4. Hold the Right Hands

Lots of brands pay lip service to the influential blogging/micro-blogging community by parsing out chunks of content they hope will be repurposed.  Ted took a far more personal approach, “nurturing each relationship” to the point that many became his close friends.  They also became a sounding board for ideas, one of which became the “Make Up at Home Parties,” a program that delighted the targeted bloggers so much that after 70 such parties, there is a waiting list of 250, and a galaxy of party-related content including text, pictures, Whrrls, and video that has been shared and shared again by thousands upon thousands of e.l.f. fans.

5. Tap into Metrics

As e.l.f.’s social media efforts were starting to take hold, Ted realized that “just building a large base of fans was insufficient.”  He needed to understand who was really engaged and if/how this was affecting sales.  Fortunately, the news was good.  As the fan base grew, so too did traffic to their online commerce site from social media sites, 75% of whom ended up being new visitors.  These new visitors demonstrated their commitment by buying product and signing up for the e.l.f. newsletter.  In fact, the e.l.f. database nearly doubled to 2.3 million by the end of 2009, a metric that was music to the ears of the company’s owners AND prospective marketing partners.

6. Reach for Partners

One of the ways Ted was able to stretch every precious marketing penny was by partnering with a host of brands with shared interests.  Conde Nast’s Allure Magazine provided content and gifts for the House Parties while the SheSpeaks.com network of product testers and bloggers helped find party hosts that would spread the word.  ExploreModeling.com was the perfect partner for a marketing contest called the “New Face of e.l.f” which sought out 4 models of various ages. Viral by design, contestants garnered over 800,000 votes supported by 40,000 pictures that in turn gained 35,000 comments.  With results like these, it is little wonder marketers like Virgin Mobile and Warner’s Bra along with J.C. Penney reached out to e.l.f. for more cross-promotions, most of which cost e.l.f. next to nothing.

7. Kiss and Tell

In the 4th quarter of 2009, e.l.f. was suddenly in 1700+ Target stores with a 4 foot end-cap. For a primarily online brand this was a huge retail expansion. “Target was totally enamored with our social media presence,” noted Ted, who suddenly had a “currency” he could exchange not just with other marketers but also retailers eager to share e.l.f.’s social media cache.  Marveling at how quickly the product sold once in Target, Ted noted, “A good part of what we built in social media enabled that to happen.”  With over 400 blog posts about e.l.f. entering Target, 2000 retweets of the new retail presence and customers snapping photos of product flying off the shelf, Target was so thrilled with the results it helped e.l.f. secure a permanent in-line presence in a significantly larger percentage of stores in early 2010 than originally planned.

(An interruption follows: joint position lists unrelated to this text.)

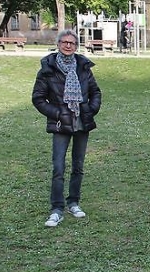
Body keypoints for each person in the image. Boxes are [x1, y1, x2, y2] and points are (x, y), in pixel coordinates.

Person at [32, 29, 102, 227]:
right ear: (58, 44)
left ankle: (74, 202)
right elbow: (38, 98)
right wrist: (57, 113)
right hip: (61, 123)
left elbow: (96, 91)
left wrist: (90, 109)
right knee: (58, 167)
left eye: (72, 42)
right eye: (64, 42)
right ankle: (56, 209)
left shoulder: (84, 67)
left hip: (82, 121)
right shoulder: (48, 68)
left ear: (76, 45)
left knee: (78, 167)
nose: (68, 45)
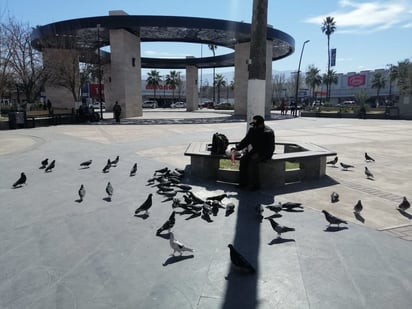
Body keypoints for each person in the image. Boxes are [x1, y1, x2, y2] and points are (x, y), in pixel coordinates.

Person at [232, 115, 275, 190]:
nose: (254, 126)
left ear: (261, 124)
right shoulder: (252, 130)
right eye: (254, 125)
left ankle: (255, 185)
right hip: (255, 151)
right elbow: (246, 140)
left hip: (265, 153)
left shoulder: (268, 132)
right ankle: (243, 183)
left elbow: (270, 147)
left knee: (253, 162)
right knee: (243, 160)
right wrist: (237, 148)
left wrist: (260, 154)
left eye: (256, 125)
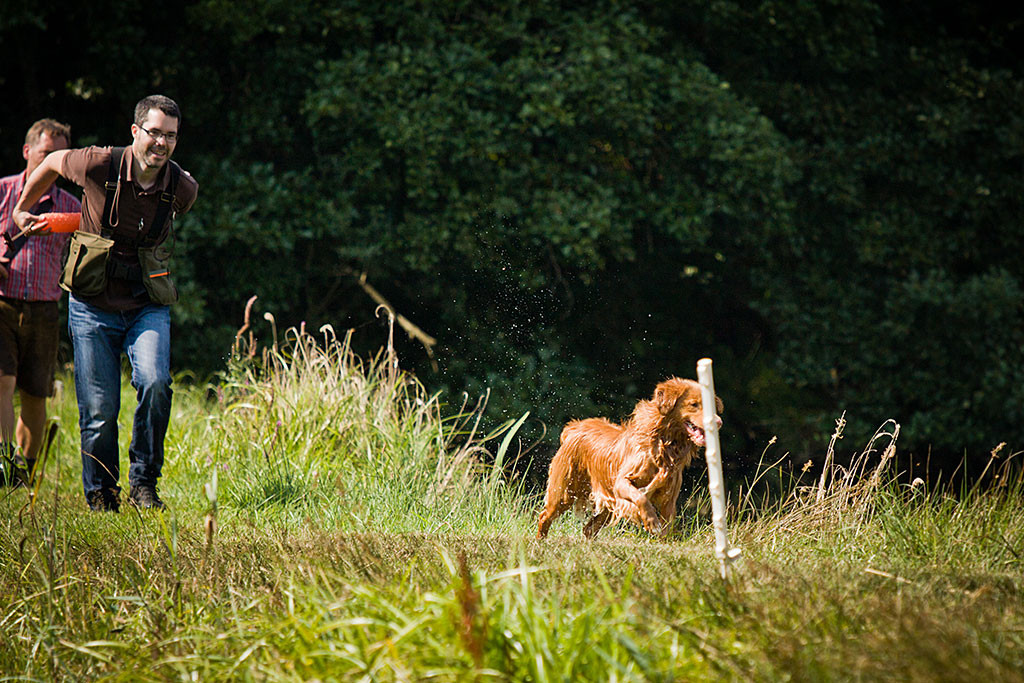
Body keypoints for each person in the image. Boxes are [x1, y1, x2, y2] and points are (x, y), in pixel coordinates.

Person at [12, 95, 198, 512]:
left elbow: (179, 208)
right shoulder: (99, 162)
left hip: (146, 303)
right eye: (154, 133)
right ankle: (101, 493)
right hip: (92, 304)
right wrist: (23, 208)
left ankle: (144, 484)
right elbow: (52, 163)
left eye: (170, 136)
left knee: (155, 382)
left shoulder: (181, 187)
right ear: (136, 132)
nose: (161, 143)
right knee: (99, 409)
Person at [0, 119, 80, 487]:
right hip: (2, 303)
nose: (57, 162)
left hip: (46, 309)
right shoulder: (3, 192)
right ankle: (3, 464)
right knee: (2, 382)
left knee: (35, 393)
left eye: (63, 156)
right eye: (49, 153)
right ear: (27, 152)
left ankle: (25, 472)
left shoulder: (71, 205)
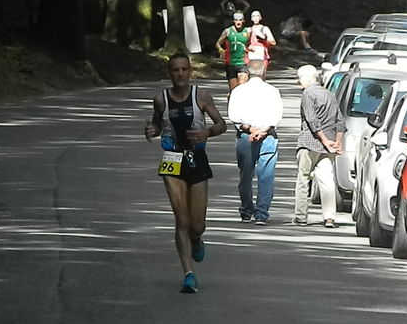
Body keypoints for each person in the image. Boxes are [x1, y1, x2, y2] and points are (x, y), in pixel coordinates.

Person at [144, 53, 227, 293]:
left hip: (197, 159)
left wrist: (207, 133)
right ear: (169, 73)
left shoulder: (200, 96)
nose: (179, 74)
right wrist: (152, 129)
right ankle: (188, 274)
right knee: (181, 219)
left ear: (190, 71)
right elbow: (157, 123)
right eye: (175, 70)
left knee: (197, 224)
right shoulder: (161, 99)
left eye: (183, 69)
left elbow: (221, 124)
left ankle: (197, 237)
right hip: (172, 160)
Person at [227, 59, 283, 225]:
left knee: (246, 175)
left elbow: (234, 115)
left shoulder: (238, 91)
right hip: (268, 135)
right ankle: (261, 213)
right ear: (264, 72)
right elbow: (277, 115)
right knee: (266, 176)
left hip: (246, 135)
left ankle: (246, 211)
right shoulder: (273, 91)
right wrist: (263, 130)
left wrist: (251, 129)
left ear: (248, 72)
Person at [293, 64, 345, 228]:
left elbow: (312, 121)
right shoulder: (330, 94)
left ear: (308, 78)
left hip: (310, 143)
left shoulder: (308, 94)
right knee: (327, 181)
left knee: (303, 180)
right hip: (328, 145)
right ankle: (329, 217)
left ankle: (301, 216)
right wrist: (337, 142)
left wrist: (324, 141)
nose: (297, 81)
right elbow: (340, 121)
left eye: (299, 77)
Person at [215, 11, 250, 91]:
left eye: (240, 20)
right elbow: (218, 43)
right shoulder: (228, 31)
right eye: (236, 20)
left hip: (243, 63)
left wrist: (250, 49)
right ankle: (231, 100)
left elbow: (250, 43)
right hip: (231, 64)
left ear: (243, 21)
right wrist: (221, 50)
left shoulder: (247, 31)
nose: (238, 22)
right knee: (234, 91)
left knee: (242, 89)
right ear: (233, 21)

Final Note: Early in his career, Ted worked for “America’s Greatest Marketer” Seth Godin, who by then had already co-authored The Guerrilla Marketing Handbook. Clearly Ted learned at the feet of a master, one who instilled the guerrilla credo that inventiveness and elbow grease can make up for a small budget every time.  Ted is taking that same spirit of inventiveness to OpenSky, introducing Relationship Commerce, and something he says “will change the face of e-tailing.” Ted is also a proud member of The CMO Club.